休日の背中
たみ、45歳。長男のタローは16歳、次男のジローは14歳になった。週末が来るたび、私の心には鉛のような重さがのしかかった。夫のタダシは、休日もよく職場に出勤した。 もちろん、緊急の呼び出しがあった日もあったが、正直なところ、呼び出しがないのに、わざわざ出かけていくことも少なくなかった。どちらにしても、家族にとって、それが「家族のため」とは言い難い状況だった。その習慣は、結婚した当初から変わっていない。
出勤しない日は、子どもたちを連れて自転車で近所の銭湯へ行ってくれた。帰りには決まって焼き鳥かたい焼きを買って帰ってくれる。子どもたちはそれを楽しみにしていて、タダシの帰りを心待ちにしていた。その光景だけを見れば、良い父親に見えるだろう。

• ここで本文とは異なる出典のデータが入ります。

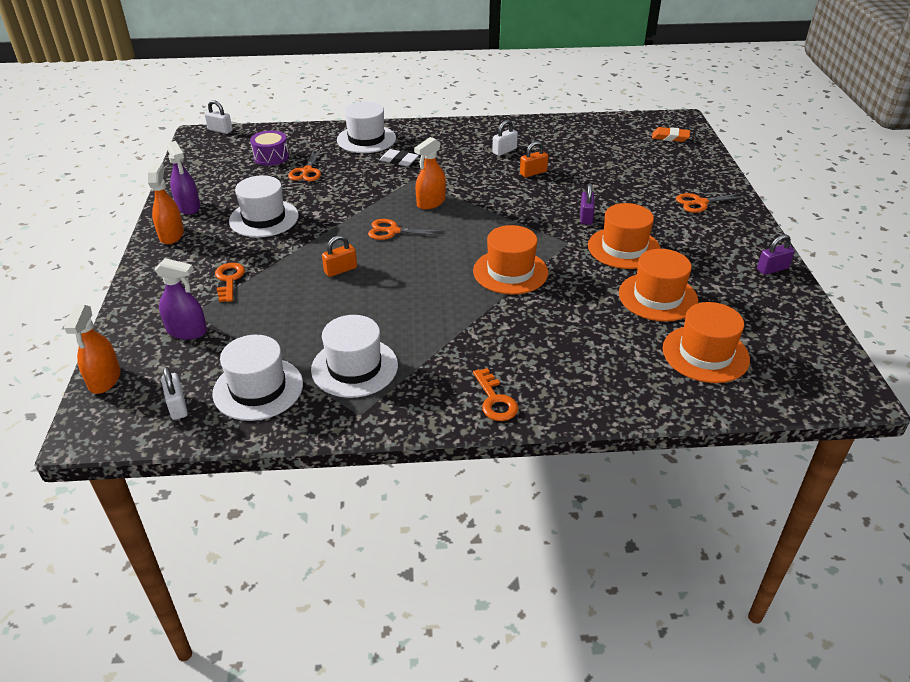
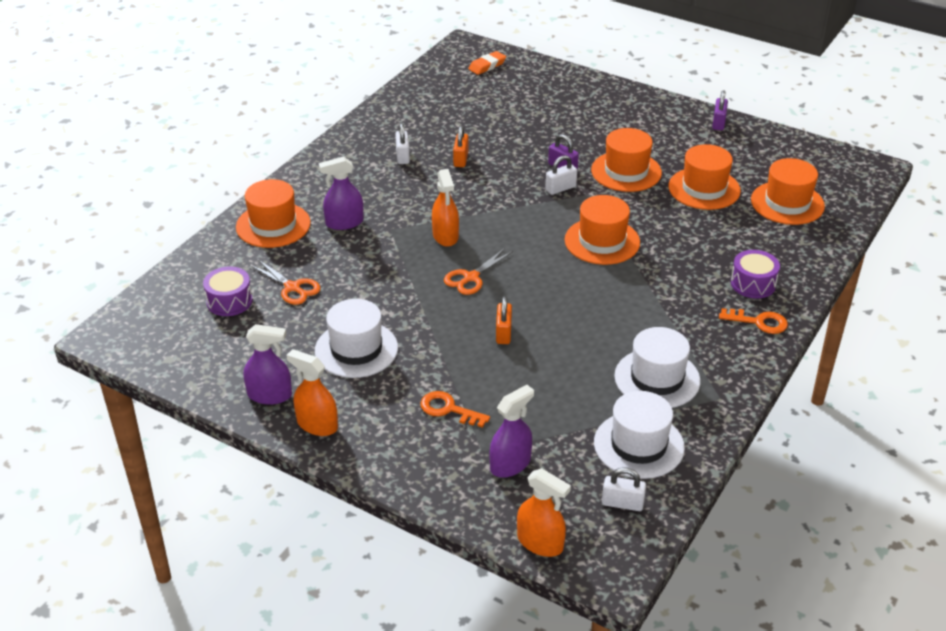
camera: 55 degrees left, 0 degrees up
(220, 130) = (113, 317): white padlock -> white padlock (560, 188)
(366, 139) = (273, 225): white hat -> orange hat
(399, 161) = (344, 223): white eraser -> purple spray bottle
(549, 376) = (753, 284): none -> purple drum
(700, 203) = (601, 105): orange scissors -> none

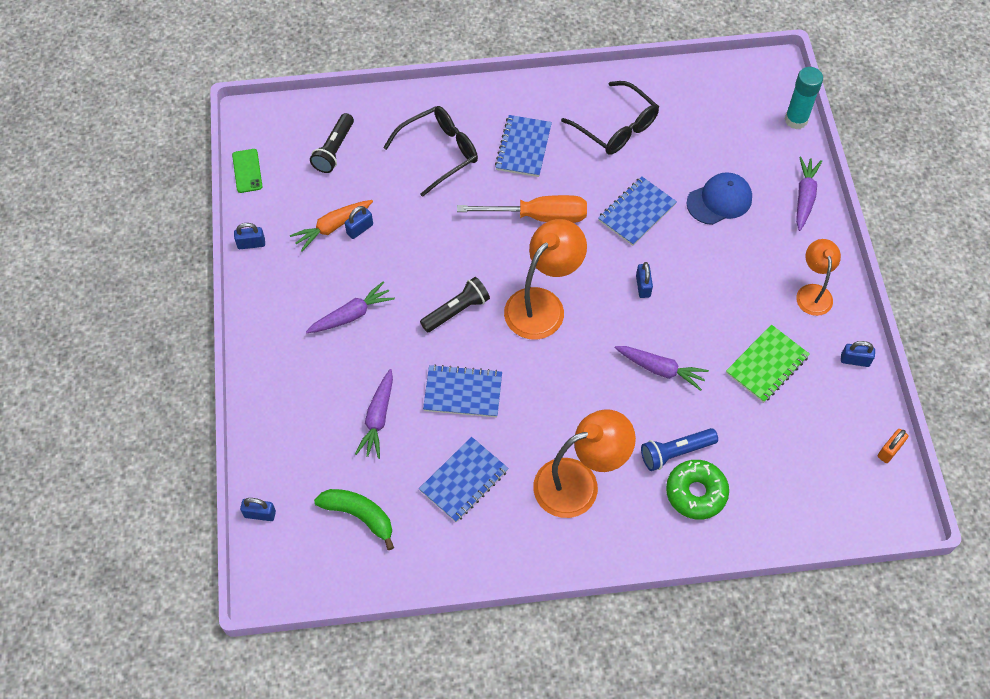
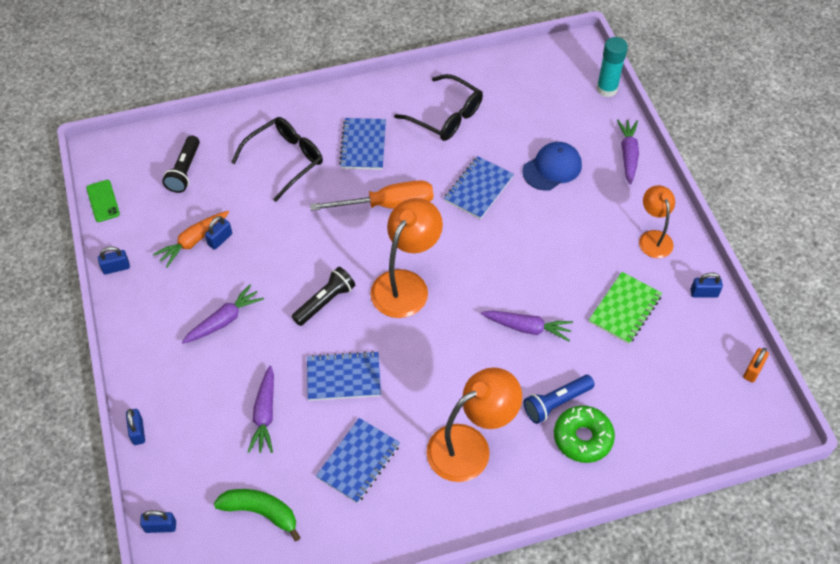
camera: 10 degrees left, 5 degrees down
(643, 286) = (497, 254): blue padlock -> blue padlock (138, 431)

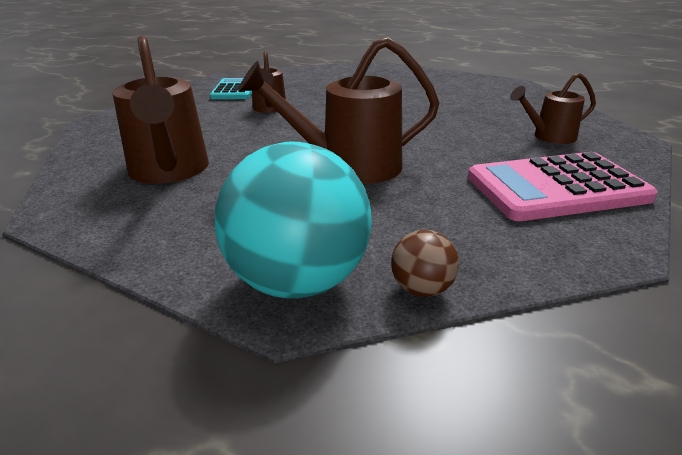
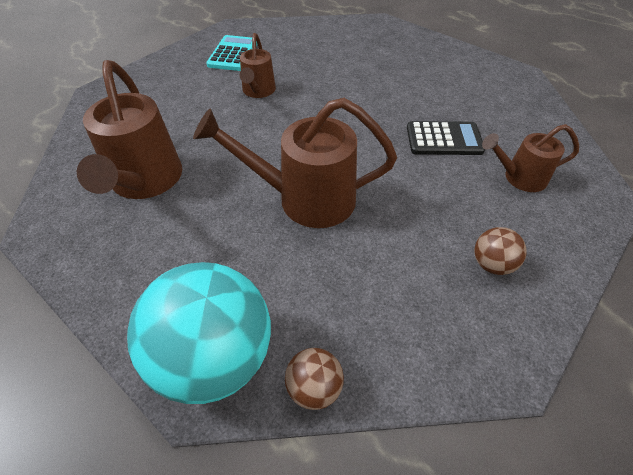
camera: 10 degrees right, 20 degrees up
(466, 121) = (444, 139): none -> black calculator
(556, 188) = (491, 264): pink calculator -> brown ball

次男のジローがまだ乳飲み子だった頃、一度だけ、タダシにタローを連れて公園で遊んできてほしいと頼んだことがあった。夜泣きと授乳で寝不足が続き、へとへとだった私は、本当に少しの時間だけでも一人になりたかったのだ。その時、彼は不満そうに「みんなでいかないのか」と聞いてきた。私が「自宅にいる」と答えると、彼は明らかに機嫌悪そうにタローの手を引いて出かけて行った。その時、私は悟った。彼は、私のことを分かろうとしていない。いや、きっと、自分のことにしか興味がないからだろうと。
「自動車を運転した」
月日は流れ、ある日、彼は会社の車に乗って仕事に出かけて行った。しかも、助手席には長男のタローを乗せて。
私は正直、気が気ではなかった。仕事をやっている間、まだ未成年であるタローはどうしているのだろうか。危険な目に遭わないか、退屈していないか。様々な不安が頭をよぎった。けれど、私は何も言わなかった。夫がやりたいようにやらせておいた。彼を止めたところで、きっと彼は耳を貸さないだろう。そして、私の不安など、彼の思考には存在しないのだろうと思った。
夕方、彼とタローが帰ってきた。タローは玄関を開けるなり、興奮した面持ちで私に言った。
「お母さん! 俺、自動車を運転した!」
「ん?」
私の声は、驚きと呆れが混じっていた。冗談だろう。まさか、そんなことを許すはずがない。しかし、タローの目は真っ直ぐで、嘘をついているようには見えなかった。彼は、運転席に座り、アクセルとブレーキを教えてもらったという。もちろん、公道ではないにしても、会社の敷地内でとはいえ、まだ免許も持っていない子どもに運転をさせるなど、私には考えられないことだった。
タダシは、タローの言葉を聞いて、ただニコニコと笑っている。彼の表情には、何の悪気も罪悪感もないように見えた。彼にとって、タローとの「特別な体験」であり、自分自身の「休日の過ごし方」の一つなのだろう。彼の頭の中では、それが家族との絆を深める行為だとでも解釈されているのかもしれない。
この日も、彼の休日は自分のことばかりだった。私の不安も、子どもの安全も、彼の「やりたいこと」の前では、すべてが二の次なのだ。私は、心の中で深くため息をついた。彼のこの姿勢が、これからも変わることはないのだろう。私は、もう諦めるしかないのかもしれない。

※この物語はフィクションであり、登場人物や団体名は架空のものです。実在の人物とは一切関係ありません。